Morris also made a distinctive contribution to the development of Marxist ideas, for example on the nature of work and on the vision of a classless, communist society. But arguably his most significant contribution – and certainly one with great contemporary relevance, was his conception of a socialist ecology.

Morris’ ideas have long been recognised in this respect. In his Introduction to Political Writings of William Morris, the Stalinist historian AL Morton wrote: “The working out of a truly self-renewing ecological basis for the earth may well be the next great task before humanity, a task impossible for capitalism, possible though still not easy through Socialism. The profound wisdom of Morris can be of immense value to us in attempting it.” (1973 p.30)
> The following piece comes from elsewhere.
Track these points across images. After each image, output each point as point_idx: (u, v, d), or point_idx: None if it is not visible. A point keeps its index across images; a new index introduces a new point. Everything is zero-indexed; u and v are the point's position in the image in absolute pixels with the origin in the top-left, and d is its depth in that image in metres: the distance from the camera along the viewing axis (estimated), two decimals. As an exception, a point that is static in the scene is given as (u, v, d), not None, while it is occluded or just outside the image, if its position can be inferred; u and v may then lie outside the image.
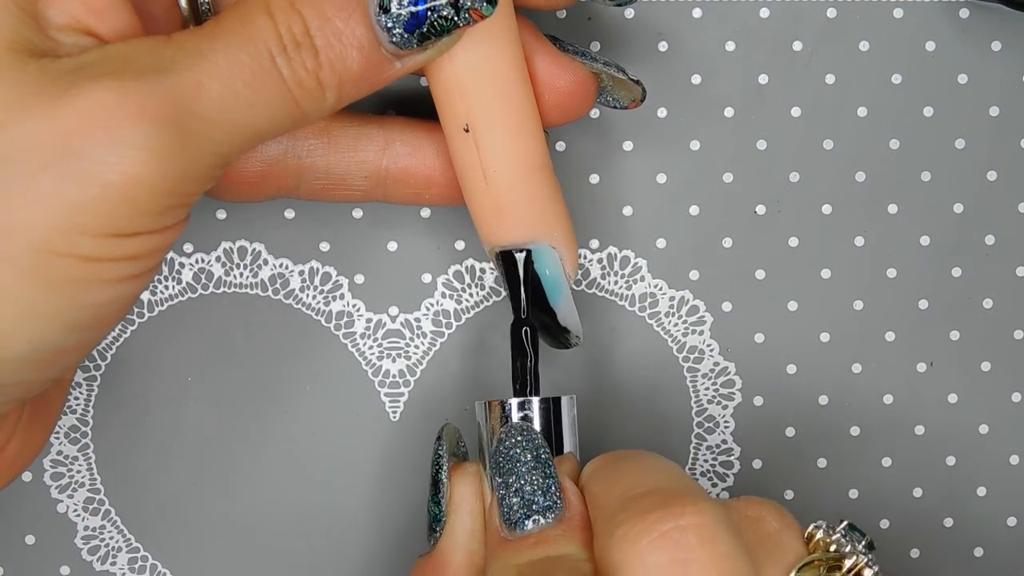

In this respect Morris was a pioneer and an innovator – he evolved from conservationism to integrate ecology within a Marxist framework. His views have much to teach us today in our age of climactic convulsion.

Morris had a lifelong commitment to the conservation of the built and rural environment. Looking back on his life of more than sixty years, Morris told the Daily Chronicle (23 April 1895) of his childhood, growing up near Epping Forest and exploring the Essex river marshes: “I was always a lover of the sad lowland country”, “with the great domed line of the sky, and the sun shining down.” (Paul Thompson, The Work of William Morris, 1991 p.6)

In 1854 at the age of 20, Morris travelled through Northern France. The historian Paul Thompson argues that this experience shaped the future landscape of his socialist novel set in the classless, communist future, News from Nowhere. Morris wrote detailed descriptions of the fields and attacked the need to travel there by “a nasty, brimstone, noisy, shrieking railway train… verily railways are ABOMINATIONS”. (1991 p.8)

Morris later joined the fight to preserve Epping Forest from railway schemes, which were finally defeated between 1880 and 1883. He was active in the Commons Preservation Society in the late 1870s and early 1880s. The Society was responsible for legislation obliging landowners to take account of the public interest, and for the preservation of public spaces such as Wimbledon Common and Hampstead Heath. He was also active in the Kyrle Societies, an early urban environmental pressure group founded in 1875. More famously, he was a founder and committee member of the Society for the Protection of Ancient Buildings (SPAB), known as Anti-Scrape. (Paul Thompson 1991 pp.8-10)

In March 1882, Morris supported a campaign against the London and South Western Spring Water Company sinking a well at Carshalton, which would have greatly affected the flow of the River Wandle. In the same month he added his name to a petition opposing the Submarine Railway Company's plan to build a Channel Tunnel.